I just can not decide to go auto or stick....

My biggest thing is i have a baby on the way and wont be able to do to much as far as modding...

The other thing is axel hop i like to do a burn out every once in a while and i dont want to go hop scotching down the road and embaress by myself...

The auto looks good as far as being able to pull 2nd gear scraches and having fun i just dont know what to do....

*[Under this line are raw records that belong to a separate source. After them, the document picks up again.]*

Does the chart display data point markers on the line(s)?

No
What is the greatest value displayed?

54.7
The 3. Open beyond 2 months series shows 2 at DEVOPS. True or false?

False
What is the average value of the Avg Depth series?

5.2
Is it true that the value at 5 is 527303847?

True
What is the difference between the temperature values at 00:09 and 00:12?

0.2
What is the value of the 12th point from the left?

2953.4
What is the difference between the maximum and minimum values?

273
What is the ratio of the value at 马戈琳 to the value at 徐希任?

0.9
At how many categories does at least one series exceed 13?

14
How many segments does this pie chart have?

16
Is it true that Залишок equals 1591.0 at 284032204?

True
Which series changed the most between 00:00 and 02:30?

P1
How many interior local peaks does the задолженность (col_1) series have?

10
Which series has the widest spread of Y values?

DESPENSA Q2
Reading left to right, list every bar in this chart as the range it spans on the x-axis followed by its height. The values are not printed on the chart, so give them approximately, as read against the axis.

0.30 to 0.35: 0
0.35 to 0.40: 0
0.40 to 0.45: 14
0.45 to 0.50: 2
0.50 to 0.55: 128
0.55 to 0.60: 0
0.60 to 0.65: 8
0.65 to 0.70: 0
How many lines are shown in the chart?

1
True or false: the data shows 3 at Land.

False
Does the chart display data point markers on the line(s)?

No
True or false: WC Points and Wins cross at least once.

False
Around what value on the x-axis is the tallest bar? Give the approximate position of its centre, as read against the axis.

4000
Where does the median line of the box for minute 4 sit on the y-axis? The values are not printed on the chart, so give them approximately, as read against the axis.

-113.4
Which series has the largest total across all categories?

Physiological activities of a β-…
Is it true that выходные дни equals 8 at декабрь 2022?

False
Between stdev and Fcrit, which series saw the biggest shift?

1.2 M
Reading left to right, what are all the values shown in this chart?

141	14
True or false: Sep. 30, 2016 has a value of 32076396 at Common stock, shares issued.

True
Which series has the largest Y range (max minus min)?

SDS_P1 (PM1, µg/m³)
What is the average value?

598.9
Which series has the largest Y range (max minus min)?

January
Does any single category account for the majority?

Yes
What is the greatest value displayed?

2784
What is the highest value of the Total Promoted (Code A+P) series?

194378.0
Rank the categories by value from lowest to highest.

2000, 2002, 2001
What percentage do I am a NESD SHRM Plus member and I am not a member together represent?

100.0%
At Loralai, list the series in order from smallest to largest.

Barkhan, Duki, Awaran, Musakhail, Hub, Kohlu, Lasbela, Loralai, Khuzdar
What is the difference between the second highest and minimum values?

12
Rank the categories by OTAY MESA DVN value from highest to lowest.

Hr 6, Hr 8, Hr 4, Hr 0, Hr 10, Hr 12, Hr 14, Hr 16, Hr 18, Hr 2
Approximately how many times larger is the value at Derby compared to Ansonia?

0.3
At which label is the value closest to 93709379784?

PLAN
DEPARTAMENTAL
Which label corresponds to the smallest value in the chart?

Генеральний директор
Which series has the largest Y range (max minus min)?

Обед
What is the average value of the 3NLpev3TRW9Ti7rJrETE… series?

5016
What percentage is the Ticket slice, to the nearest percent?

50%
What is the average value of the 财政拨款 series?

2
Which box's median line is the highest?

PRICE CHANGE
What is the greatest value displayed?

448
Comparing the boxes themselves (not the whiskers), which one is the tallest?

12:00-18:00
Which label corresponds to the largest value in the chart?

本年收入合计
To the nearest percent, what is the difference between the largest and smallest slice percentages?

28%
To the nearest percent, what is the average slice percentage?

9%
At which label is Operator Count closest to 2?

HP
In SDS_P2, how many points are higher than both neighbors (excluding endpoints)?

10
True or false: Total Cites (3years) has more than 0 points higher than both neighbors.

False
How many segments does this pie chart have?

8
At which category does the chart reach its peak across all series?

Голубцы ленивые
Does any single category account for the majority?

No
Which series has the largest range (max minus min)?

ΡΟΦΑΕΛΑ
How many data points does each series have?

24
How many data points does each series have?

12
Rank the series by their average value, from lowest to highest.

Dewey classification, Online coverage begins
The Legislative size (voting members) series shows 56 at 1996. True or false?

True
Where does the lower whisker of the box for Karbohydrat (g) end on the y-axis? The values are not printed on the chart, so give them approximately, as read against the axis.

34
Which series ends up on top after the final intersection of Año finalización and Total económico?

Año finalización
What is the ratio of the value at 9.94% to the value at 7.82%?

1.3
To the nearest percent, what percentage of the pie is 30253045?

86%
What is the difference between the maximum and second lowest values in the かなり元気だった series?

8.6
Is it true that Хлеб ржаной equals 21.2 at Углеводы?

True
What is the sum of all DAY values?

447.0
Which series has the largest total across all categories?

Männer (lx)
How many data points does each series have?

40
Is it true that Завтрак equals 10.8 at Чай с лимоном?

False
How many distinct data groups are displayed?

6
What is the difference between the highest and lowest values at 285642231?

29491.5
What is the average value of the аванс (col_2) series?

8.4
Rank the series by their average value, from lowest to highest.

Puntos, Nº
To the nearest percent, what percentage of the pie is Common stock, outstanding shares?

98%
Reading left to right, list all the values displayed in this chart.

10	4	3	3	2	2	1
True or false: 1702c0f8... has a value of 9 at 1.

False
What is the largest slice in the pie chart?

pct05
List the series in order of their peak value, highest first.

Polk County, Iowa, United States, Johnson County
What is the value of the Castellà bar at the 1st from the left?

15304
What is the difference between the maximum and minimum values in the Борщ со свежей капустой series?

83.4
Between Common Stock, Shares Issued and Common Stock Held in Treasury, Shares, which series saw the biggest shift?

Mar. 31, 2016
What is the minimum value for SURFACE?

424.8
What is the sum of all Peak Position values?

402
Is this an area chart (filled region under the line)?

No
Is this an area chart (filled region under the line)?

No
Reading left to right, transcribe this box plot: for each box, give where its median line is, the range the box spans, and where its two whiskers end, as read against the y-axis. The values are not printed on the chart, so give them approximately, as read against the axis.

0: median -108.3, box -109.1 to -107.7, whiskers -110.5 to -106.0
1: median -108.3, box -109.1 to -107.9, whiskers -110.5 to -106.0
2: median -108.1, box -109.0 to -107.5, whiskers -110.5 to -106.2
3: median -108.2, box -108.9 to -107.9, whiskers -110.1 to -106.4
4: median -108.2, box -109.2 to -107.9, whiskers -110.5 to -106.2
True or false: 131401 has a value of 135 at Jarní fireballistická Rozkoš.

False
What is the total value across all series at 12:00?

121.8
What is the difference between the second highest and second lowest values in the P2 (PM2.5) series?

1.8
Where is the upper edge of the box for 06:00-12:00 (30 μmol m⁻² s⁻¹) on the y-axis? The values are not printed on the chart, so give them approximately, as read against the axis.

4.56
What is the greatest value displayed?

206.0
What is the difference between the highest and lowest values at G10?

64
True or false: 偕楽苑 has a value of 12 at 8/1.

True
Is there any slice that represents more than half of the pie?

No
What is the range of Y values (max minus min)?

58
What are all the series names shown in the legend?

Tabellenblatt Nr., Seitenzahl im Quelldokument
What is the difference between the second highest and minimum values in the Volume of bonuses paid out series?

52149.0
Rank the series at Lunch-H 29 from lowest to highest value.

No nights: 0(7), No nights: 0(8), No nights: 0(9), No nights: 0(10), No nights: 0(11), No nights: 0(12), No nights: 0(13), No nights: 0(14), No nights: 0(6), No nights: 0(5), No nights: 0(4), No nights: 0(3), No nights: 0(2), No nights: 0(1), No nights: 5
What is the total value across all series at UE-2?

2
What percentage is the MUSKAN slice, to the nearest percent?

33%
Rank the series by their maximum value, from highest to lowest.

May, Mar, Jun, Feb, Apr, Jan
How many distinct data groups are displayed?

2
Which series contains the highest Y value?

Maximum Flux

I just wanted to rattle for a min....


----------



## 06black60 (Aug 18, 2008)

*Been there...*

I've been there man. I had the same debate with my last car ('03 Acura CL-S) I went with the AUTO and regretted it every single day until I finally got my baby ( '06 PBM 6M) The manual on this beast is just a blast to drive and the amount of power you feel in your hand is priceless. Nothing against the Auto owners at all as I test drove both and they're both awesome. In the end I just went for the 6M for the sake of controlling the RPM's...Can't go wrong either way. Good Luck.


----------



## Aramz06 (Mar 2, 2008)

:agree Thats a couple of things I mention when people ask me why I went with manual. Controlling the RPM's is the biggest upside, but not just that... You cant rev at times with auto that you would with a stick, also you get better gas mileage with the M6. Now ofcoarse there are so many people on this forum with auto's, nothing against that I'm just young and I've been driving my parents auto cars for 2 years, while everyone around me had a stick sport car. Now that I have one, I'm just too excited to switch back to auto. arty: *Goodluck*


----------



## 06black60 (Aug 18, 2008)

*Nice*



Aramz06 said:


> :agree Thats a couple of things I mention when people ask me why I went with manual. Controlling the RPM's is the biggest upside, but not just that... You cant rev at times with auto that you would with a stick, also you get better gas mileage with the M6. Now ofcoarse there are so many people on this forum with auto's, nothing against that I'm just young and I've been driving my parents auto cars for 2 years, while everyone around me had a stick sport car. Now that I have one, I'm just too excited to switch back to auto. arty: *Goodluck*


Nice...forgot to mention the savings in gas mileage too...By no means am I saying I get GOOD gas mileage but an AUTO will EAT gas much more than the M6... I'm coming from a car that got 20-25 mpg so either way I was screwed when deciding to go to the V8 6.0 liter haha


----------